第26章 【呪術廻戦】DOOR【3】
新たな存在が生まれるために、初めはなんの存在も無い。
広がる遮断を止められず、通過した後で振り返る。
あり続けていた存在は、葛藤の中で後悔となり限界を超えた出口を見つけ、言いわけの中で閉鎖する。

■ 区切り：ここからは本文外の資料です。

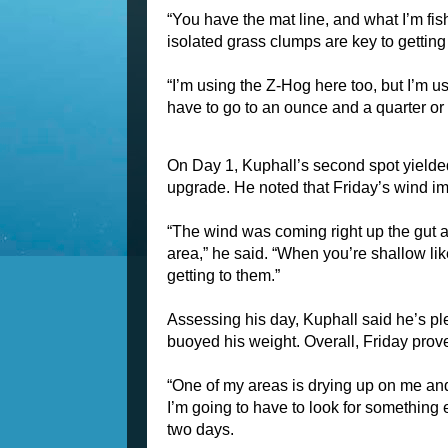
“You have the mat line, and what I’m fishin
isolated grass clumps are key to getting m
“I’m using the Z-Hog here too, but I’m u
have to go to an ounce and a quarter or
On Day 1, Kuphall’s second spot yielded 
upgrade. He noted that Friday’s wind im
“The wind was coming right up the gut an
area,” he said. “When you’re shallow like 
getting to them.”
Assessing his day, Kuphall said he’s plea
buoyed his weight. Overall, Friday pro
“One of my areas is drying up on me and th
I’m going to have to look for something e
two days.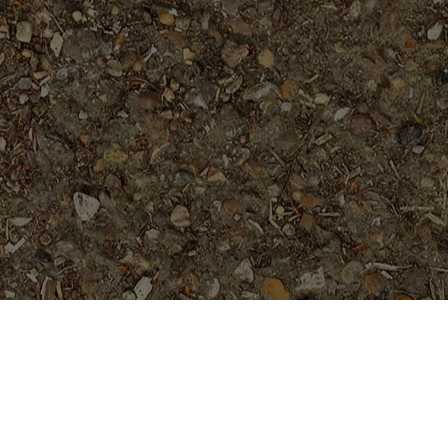
Popular Products
Cholpavee- Limited!
$
54.95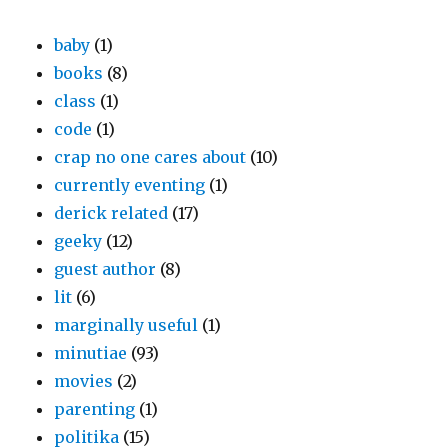
baby
(1)
books
(8)
class
(1)
code
(1)
crap no one cares about
(10)
currently eventing
(1)
derick related
(17)
geeky
(12)
guest author
(8)
lit
(6)
marginally useful
(1)
minutiae
(93)
movies
(2)
parenting
(1)
politika
(15)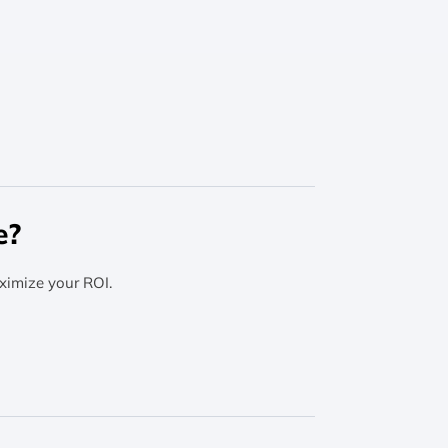
e?
ximize your ROI.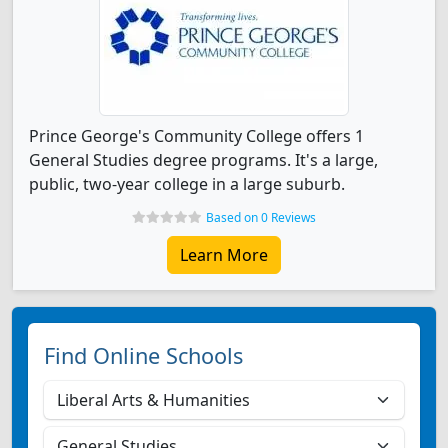
Prince George's Community College offers 1
General Studies degree programs. It's a large,
public, two-year college in a large suburb.
Based on 0 Reviews
Learn More
Find Online Schools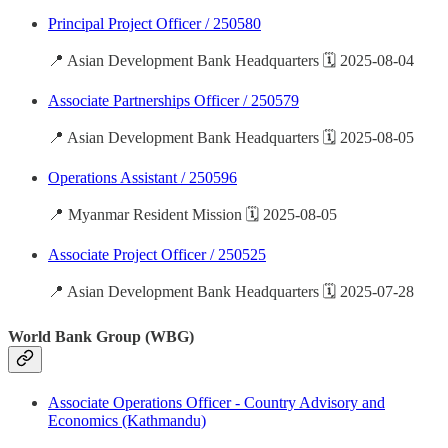
Principal Project Officer / 250580
📍 Asian Development Bank Headquarters 🗓️ 2025-08-04
Associate Partnerships Officer / 250579
📍 Asian Development Bank Headquarters 🗓️ 2025-08-05
Operations Assistant / 250596
📍 Myanmar Resident Mission 🗓️ 2025-08-05
Associate Project Officer / 250525
📍 Asian Development Bank Headquarters 🗓️ 2025-07-28
World Bank Group (WBG)
Associate Operations Officer - Country Advisory and
Economics (Kathmandu)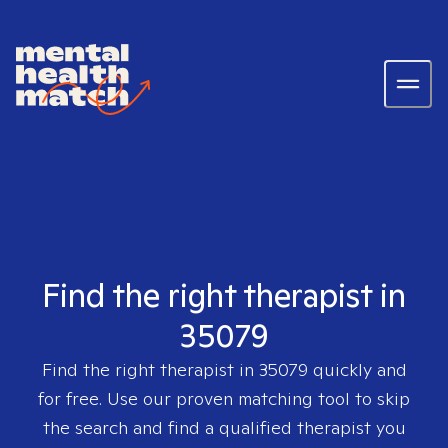
Find the right therapist in
35079
Find the right therapist in
35079
quickly and
for free. Use our proven matching tool to skip
the search and find a qualified therapist you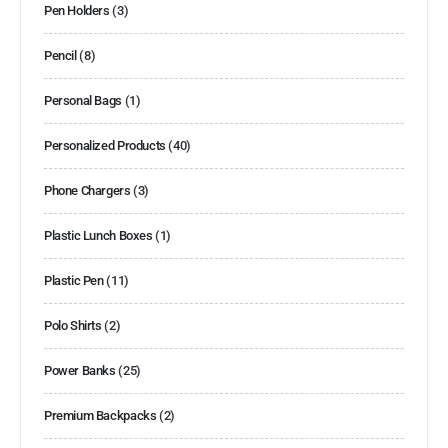
Pen Holders
(3)
Pencil
(8)
Personal Bags
(1)
Personalized Products
(40)
Phone Chargers
(3)
Plastic Lunch Boxes
(1)
Plastic Pen
(11)
Polo Shirts
(2)
Power Banks
(25)
Premium Backpacks
(2)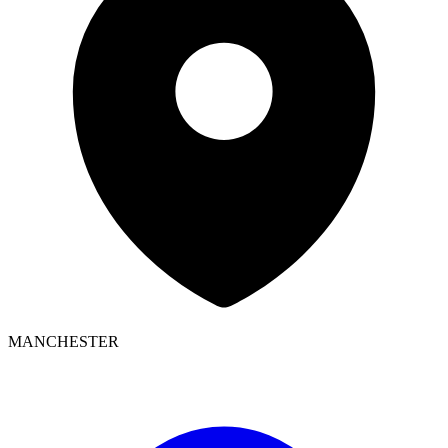
MANCHESTER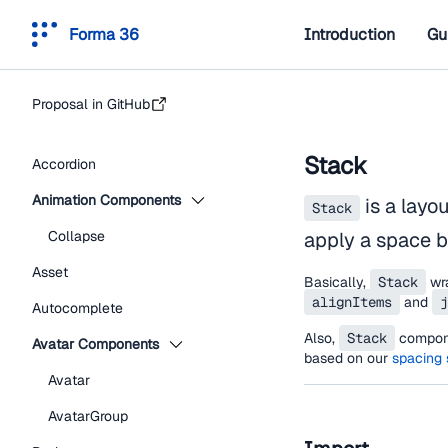
Forma 36
Introduction
Gu
Proposal in GitHub
Stack
Accordion
Animation Components
is a layo
Stack
Collapse
apply a space 
Asset
Basically,
Stack
wr
alignItems
and
j
Autocomplete
Also,
Stack
compone
Avatar Components
based on our
spacing
Avatar
AvatarGroup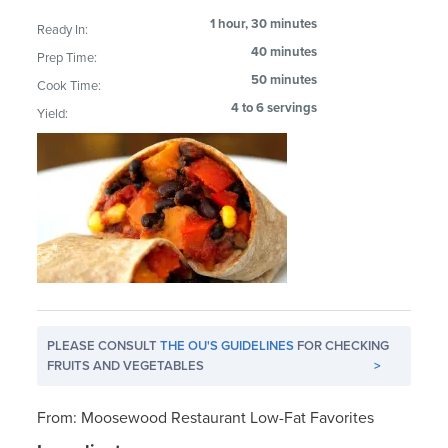
1 hour, 30 minutes
Ready In:
40 minutes
Prep Time:
50 minutes
Cook Time:
4 to 6 servings
Yield:
PLEASE CONSULT
THE OU'S GUIDELINES
FOR CHECKING
FRUITS AND VEGETABLES
>
From: Moosewood Restaurant Low-Fat Favorites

ありのままを装うことは、壁の向こうを知ることだから。
いくつかの過程をみるために、いつも何かを見失い。
進化の過程を知るために、理解の限りを諦める。
あり続けるためのプロセスは、目の前の壁を越え続けること。
存在の行方を探すため、地平の彼方を見つめてる。
パタン、と音を立てて白髪の男―――五条悟は自身の書いた日記を閉じた。
「科学は、日々進歩しています。今のところ科学に限界はありません。優れた科学者は、科学の壁をも超えることができるのです」
そう言って五条は、静かに後ろを振り返る。
男の研究室にいる、白衣を着た女性はソファに座りコーヒーのカップを口へと運んだ。
そのアンニュイな瞳が、目の前の陽気な男を映す。
男は女性に近づき、向い合せのソファに腰を下ろし長い足を組んだ。
「正確に言うと、科学の壁を超える理論を実証できるのです」
そう言って、男は一冊のノートを女性に渡した。
女性はノートを受け取りページをめくる。
そこにはこう書かれていた。
【おそらく50年後には人類は、文字を電波に乗せて発信する機能を発明するでしょう。電磁波の仕組みを利用した火を使わず物体を温める装置を開発するでしょう。火や水の力を借りない、もっと新しいエネルギーを発見するでしょう。そして人間たちは、暑い日には涼しく、寒い日には温かく、快適な毎日を送る為、空気を支配することになるでしょう】
文章に目を通した彼女は吸っていた煙草を灰皿へと押し付け火を消した。
そしてノートを静かに閉じ、ローテーブルへと置いた。